CONSEGNA: Prosegui l'articolo sul vaccino anti-covid di Pfizer per i bambini sotto i cinque anni, ripartendo dall'ultima frase riportata.

BRANO SCELTO:
Covid, via libera a vaccino Pfizer per i bambini under 5

Salute e Benessere
©Getty

Il vaccino anti-covid di Pfizer-BioNTech potrà essere somministrato anche ai bambini sotto i cinque anni, lo prevede una nuova circolare del ministero della Salute. Vaccino rivolto anche ad alcune categorie considerate 'fragili'

ascolta articolo

Iscriviti alla nostra newsletter per restare sempre aggiornato

 

Anche i bambini sotto i 5 anni potranno vaccinarsi con il vaccino anti-covid di Pfizer-BioNTech, lo prevede una nuova circolare del ministero della Salute. In particolare, la somministrazione è rivolta alla fascia d’età compresa tra i 6 mesi e i 4 anni, ovvero a coloro "che presentino condizioni di fragilità, tali da esporli allo sviluppo di forme più severe di infezione da Sars-Cov-2". Nel documento che porta la firma di Giovanni Rezza, direttore generale della Prevenzione, sono anche elencate una serie di patologie o condizioni che determinano questa fragilità. "Tenuto conto dell'indicazione di utilizzo autorizzate" dalle agenzie del farmaco europea e italiana "Ema e Aifa, tale vaccino potrà essere reso disponibile anche per la vaccinazione dei bambini, nella fascia di età 6 mesi-4 anni (compresi), che non presentino tali condizioni, su richiesta del genitore o di chi ne ha la potestà genitoriale", si legge nel documento.

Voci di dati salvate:
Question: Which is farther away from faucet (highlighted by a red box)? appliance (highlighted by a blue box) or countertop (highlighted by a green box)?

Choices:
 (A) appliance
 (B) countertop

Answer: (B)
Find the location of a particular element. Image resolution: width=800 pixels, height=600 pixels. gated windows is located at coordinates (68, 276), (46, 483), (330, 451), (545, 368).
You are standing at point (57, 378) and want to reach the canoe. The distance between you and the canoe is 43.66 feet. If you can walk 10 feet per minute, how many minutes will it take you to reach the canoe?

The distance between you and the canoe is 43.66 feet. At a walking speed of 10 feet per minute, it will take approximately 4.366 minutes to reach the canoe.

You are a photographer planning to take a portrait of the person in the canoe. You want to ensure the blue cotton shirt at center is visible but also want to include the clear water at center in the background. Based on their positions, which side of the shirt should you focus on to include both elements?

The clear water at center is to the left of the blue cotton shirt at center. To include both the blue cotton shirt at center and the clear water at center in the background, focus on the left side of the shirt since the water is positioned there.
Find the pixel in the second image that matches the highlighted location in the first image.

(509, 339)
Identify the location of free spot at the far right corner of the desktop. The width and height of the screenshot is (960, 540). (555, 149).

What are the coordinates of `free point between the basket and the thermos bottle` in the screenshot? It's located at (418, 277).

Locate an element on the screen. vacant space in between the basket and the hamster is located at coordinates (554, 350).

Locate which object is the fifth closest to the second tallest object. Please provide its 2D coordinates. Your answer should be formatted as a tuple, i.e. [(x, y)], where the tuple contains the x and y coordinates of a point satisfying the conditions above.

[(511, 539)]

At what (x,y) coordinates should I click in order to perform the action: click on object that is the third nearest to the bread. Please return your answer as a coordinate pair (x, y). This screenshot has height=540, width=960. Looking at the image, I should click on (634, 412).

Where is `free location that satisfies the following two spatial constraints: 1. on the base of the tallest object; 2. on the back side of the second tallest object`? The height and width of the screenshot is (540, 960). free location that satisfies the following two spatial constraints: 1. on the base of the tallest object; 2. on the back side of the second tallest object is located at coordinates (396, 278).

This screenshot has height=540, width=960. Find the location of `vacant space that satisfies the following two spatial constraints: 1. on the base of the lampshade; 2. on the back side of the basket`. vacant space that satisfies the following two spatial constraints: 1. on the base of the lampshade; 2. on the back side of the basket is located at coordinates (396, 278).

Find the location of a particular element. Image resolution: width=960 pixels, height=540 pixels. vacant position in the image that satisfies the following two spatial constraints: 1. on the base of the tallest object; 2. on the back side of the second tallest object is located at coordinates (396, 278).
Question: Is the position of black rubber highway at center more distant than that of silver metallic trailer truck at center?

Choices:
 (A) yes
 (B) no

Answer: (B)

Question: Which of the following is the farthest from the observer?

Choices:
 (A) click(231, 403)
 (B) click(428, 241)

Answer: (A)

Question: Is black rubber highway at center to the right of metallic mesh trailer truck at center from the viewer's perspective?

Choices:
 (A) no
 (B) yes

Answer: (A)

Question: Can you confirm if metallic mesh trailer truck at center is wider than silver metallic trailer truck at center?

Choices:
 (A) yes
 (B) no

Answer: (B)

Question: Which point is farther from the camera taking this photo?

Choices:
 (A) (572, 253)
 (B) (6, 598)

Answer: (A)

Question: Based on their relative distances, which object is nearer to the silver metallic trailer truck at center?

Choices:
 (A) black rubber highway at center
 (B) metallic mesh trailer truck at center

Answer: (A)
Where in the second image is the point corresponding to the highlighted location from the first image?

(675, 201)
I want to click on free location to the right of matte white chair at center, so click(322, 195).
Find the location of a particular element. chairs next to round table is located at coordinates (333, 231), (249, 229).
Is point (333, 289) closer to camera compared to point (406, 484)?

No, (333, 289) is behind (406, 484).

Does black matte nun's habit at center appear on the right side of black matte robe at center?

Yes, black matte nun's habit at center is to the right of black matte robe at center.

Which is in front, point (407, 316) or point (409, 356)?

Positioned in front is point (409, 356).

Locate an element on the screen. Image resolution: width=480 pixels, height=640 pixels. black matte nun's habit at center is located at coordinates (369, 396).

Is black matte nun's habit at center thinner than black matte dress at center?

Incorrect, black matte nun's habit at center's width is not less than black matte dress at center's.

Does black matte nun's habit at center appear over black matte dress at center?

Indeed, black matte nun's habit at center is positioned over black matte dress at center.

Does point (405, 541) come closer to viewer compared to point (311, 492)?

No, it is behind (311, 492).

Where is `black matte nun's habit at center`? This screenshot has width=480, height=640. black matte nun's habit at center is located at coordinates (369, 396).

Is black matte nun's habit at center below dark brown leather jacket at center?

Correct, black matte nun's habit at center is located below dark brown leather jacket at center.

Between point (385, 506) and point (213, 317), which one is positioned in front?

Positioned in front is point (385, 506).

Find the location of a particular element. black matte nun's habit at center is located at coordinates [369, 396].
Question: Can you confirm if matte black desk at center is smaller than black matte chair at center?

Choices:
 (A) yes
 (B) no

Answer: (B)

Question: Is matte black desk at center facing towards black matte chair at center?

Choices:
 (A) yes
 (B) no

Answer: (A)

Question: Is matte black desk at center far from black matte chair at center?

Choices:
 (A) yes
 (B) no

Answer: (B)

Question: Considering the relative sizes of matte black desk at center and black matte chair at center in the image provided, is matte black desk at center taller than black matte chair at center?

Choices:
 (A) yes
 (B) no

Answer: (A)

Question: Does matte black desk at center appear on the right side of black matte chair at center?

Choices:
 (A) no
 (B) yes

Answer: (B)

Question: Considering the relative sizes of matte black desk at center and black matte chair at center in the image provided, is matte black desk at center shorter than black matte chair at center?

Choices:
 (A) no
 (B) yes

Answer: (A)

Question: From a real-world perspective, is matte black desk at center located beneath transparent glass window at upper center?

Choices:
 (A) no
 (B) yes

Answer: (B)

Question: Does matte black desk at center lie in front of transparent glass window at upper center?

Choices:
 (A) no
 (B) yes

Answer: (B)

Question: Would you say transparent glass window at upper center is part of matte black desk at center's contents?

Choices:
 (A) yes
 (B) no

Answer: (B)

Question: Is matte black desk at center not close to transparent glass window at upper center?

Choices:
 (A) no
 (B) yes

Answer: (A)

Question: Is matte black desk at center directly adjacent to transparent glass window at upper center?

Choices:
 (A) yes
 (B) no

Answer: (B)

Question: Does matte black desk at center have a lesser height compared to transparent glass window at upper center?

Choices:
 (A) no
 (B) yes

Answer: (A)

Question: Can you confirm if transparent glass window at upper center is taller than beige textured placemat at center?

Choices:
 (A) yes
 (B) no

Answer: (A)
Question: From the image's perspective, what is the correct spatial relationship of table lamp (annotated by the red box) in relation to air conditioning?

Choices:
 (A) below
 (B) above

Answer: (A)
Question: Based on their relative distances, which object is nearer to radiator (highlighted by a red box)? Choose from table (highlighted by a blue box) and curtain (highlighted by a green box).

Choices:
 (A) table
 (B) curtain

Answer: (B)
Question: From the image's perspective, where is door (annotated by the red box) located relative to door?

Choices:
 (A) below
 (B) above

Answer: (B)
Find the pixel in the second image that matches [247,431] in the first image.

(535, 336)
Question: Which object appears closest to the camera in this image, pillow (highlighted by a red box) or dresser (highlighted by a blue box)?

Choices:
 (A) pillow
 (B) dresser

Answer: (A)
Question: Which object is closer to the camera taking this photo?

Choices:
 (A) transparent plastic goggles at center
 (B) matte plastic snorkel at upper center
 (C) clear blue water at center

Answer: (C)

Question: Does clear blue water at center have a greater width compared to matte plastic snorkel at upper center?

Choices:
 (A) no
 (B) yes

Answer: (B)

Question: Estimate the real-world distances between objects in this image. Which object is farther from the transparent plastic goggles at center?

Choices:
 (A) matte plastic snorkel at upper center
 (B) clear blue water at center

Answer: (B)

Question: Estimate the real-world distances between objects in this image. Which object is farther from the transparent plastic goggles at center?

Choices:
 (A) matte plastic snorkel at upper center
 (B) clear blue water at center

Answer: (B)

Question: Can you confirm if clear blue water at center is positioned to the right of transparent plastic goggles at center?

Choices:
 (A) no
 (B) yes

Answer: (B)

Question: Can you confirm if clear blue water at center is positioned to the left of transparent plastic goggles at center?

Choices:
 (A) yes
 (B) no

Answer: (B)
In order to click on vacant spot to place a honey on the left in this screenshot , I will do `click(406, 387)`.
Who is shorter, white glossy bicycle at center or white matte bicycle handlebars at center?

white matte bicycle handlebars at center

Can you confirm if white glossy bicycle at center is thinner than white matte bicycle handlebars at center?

RISPOSTA:
A chi è rivolto il vaccino

approfondimento

Covid, ultime notizie. Usa, ok a vaccino per bimbi tra 6 mesi e 5 anni

 

Spiega la circolare che la Commissione tecnico scientifica dell’Aifa, "in data 24 ottobre 2022, accogliendo il parere espresso dall'Ema, ha approvato l'estensione di indicazione di utilizzo del vaccino Comirnaty (BioNTech-Pfizer) nella specifica formulazione da 3 microgrammi/dose, per la fascia di età 6 mesi-4 anni (compresi)". Inoltre, tenuto conto del parere espresso dal Gruppo di lavoro permanente sull'infezione da Sars-CoV-2 del Consiglio superiore di sanità il 16 novembre 2022, l’avviso è esteso ai bambini che presentino determinate condizioni di fragilità. Ovvero: "Grave immunodeficienza primitiva, (per esempio immunodeficienza comune variabile, agammaglobulinemia di Bruton, Sindrome di Wiskott-Aldrich, S. di DiGeorge) o secondaria, compresi coloro che sono in trattamento per cancro o che sono sottoposti a trattamento immunosoppressivo per malattie immuno-mediate (collagenopatie, malattia di Crohn), o per la prevenzione del rigetto nel trapianto di organo solido, o bambini affetti da Hiv con conta di linfociti CD4+ inferiore a 200 elementi/mL; trapianto di midollo osseo/cellule staminali, o terapia con Car-T cells; terapia con anticorpi depletanti il compartimento B cellulare; splenectomizzati o soggetti nati con asplenia; Thalassemia Major, anemia a cellule falciformi e altre anemie croniche gravi; insufficienza cardiaca grave; ipertensione polmonare grave; difetti cardiaci cianotici congeniti, cuore univentricolare post-intervento di Fontan e altre malattie cardiache congenite complesse che hanno impatto sulla funzione cardiaca".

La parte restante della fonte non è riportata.